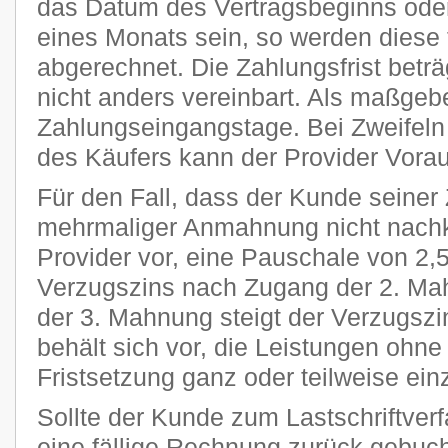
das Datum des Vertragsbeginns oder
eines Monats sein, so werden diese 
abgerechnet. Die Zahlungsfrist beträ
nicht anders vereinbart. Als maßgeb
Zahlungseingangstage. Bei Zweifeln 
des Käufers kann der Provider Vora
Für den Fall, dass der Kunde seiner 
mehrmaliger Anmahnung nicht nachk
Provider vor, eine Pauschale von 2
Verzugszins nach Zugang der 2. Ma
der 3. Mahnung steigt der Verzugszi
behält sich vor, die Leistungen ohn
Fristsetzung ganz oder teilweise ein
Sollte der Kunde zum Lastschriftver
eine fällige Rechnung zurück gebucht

== == ==

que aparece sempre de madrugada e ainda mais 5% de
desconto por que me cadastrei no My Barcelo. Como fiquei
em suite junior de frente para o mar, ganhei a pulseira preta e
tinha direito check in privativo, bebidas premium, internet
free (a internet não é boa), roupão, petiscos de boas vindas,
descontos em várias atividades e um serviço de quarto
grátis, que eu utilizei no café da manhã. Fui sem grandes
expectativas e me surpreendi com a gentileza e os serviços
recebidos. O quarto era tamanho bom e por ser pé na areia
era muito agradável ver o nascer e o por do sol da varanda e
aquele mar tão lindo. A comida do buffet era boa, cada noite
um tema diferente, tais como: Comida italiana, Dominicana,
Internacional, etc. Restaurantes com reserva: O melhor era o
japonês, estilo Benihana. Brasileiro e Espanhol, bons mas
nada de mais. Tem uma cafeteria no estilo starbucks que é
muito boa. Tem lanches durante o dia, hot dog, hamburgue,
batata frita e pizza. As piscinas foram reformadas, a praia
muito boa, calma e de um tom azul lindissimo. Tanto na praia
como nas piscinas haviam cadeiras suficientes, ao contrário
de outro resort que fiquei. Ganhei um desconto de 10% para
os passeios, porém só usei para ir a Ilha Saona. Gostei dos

== == ==

*Action item*
When you reach the line holding "muito boa, calma" in the records above, begin reproducing exactly, stop after the line holding "os passeios, porém", and output nothing else.

*Your response*
muito boa, calma e de um tom azul lindissimo. Tanto na praia
como nas piscinas haviam cadeiras suficientes, ao contrário
de outro resort que fiquei. Ganhei um desconto de 10% para
os passeios, porém só usei para ir a Ilha Saona. Gostei dos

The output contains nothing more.